Some things still irk at me though. I’m still annoyed at how Private Chat is disabled for certain playlists – all I want to do is unwind after a day of work. I don’t want to listen to some prepubescent kid on the other side of the world screaming at me down his mic, I just want to talk to my friends.
I originally said that I disliked the removal of the co-op campaign option, and I still do. That said, the special-ops mode in Modern Warfare 2 is done extremely well. For those of you not in the know, Special-ops is a co-operative mode where you and a friend can complete missions that usually require teamwork.
Perhaps the best example of this is the special-ops mission involving an AC130 Gunship. One player in the game is on the ground, trying to get from point A to point B, while another player is actually in the gunship itself. The player in the gunship must assist the player on the ground by taking out infantry/vehicles. It’s a simple idea that works really well.
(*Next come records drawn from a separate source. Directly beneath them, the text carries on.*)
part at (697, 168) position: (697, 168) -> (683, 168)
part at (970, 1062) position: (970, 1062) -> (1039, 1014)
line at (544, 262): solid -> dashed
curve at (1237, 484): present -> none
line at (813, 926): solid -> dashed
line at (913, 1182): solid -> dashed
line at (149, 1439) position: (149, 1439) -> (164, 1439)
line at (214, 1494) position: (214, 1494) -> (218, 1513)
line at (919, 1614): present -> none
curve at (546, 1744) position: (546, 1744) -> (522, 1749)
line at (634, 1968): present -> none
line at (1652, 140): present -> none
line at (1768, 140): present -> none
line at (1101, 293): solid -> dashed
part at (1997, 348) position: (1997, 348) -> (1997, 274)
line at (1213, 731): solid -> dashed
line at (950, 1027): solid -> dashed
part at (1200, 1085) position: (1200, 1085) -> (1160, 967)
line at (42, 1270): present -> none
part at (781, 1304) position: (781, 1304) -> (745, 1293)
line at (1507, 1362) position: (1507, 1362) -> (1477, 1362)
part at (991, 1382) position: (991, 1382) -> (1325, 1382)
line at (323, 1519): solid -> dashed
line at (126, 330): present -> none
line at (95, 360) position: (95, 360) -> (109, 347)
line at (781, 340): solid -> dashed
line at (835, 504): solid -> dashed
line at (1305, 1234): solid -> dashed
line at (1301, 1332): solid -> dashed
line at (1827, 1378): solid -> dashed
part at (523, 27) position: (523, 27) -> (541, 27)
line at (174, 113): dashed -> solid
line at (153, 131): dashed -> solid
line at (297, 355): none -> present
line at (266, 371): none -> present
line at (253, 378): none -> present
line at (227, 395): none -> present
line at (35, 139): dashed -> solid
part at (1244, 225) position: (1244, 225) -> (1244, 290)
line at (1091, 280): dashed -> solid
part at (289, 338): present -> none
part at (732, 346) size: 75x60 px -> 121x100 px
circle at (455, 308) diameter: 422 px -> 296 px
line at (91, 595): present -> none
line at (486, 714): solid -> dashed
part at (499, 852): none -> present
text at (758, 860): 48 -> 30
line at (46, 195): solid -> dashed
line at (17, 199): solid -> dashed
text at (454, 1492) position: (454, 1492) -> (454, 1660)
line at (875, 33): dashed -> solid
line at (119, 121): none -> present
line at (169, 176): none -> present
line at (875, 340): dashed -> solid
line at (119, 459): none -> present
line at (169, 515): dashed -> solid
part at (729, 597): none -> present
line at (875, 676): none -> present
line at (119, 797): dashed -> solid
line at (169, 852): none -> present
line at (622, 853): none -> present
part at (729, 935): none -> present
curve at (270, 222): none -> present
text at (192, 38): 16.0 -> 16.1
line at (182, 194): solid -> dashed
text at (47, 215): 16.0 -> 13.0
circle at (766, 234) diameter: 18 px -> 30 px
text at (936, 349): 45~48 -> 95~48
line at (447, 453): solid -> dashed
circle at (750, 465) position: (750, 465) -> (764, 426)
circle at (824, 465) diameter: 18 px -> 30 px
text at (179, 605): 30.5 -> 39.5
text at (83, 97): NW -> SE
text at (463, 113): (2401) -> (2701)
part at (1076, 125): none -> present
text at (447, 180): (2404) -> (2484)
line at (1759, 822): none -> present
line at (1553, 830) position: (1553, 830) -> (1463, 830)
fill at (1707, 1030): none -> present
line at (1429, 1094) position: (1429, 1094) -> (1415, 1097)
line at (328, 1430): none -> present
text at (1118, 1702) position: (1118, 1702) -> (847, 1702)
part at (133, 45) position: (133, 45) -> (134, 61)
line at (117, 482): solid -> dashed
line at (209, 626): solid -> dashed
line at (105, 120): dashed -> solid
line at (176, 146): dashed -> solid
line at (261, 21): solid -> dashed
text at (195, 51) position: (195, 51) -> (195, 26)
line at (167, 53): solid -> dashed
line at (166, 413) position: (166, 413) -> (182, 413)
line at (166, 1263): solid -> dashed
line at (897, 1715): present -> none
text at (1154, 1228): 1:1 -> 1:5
The multiplayer, for me, is the main improvement over the original Modern Warfare. My main problem with the multiplayer in MW1 was that everyone, and I mean, everyone, whored the Martyrdom perk. For those of you not in the know, Martyrdom was a perk that dropped a live grenade automatically when you die. This can become extremely annoying – as you’re killing people, live grenades are dropping around you, and before you know it, you’re dead because you killed another player. What a fail.
Thankfully Modern Warfare 2 addresses this issue. While I haven’t leveled up enough to obtain the Martyrdom perk yet, it’s presence has already been significantly decreased. Instead of being a regular perk, Martyrdom is now a “death streak”. This means that Martyrdom is only active if you’ve died several times in a row. You’d probably be surprised at how much more enjoyable the multiplayer in Call of Duty is with this perk far less common.
So there you have it – I bought Modern Warfare 2, and i’m damn glad that I did. I still can’t justify a £45 pricetag though. I think that you should get it for £32 instead.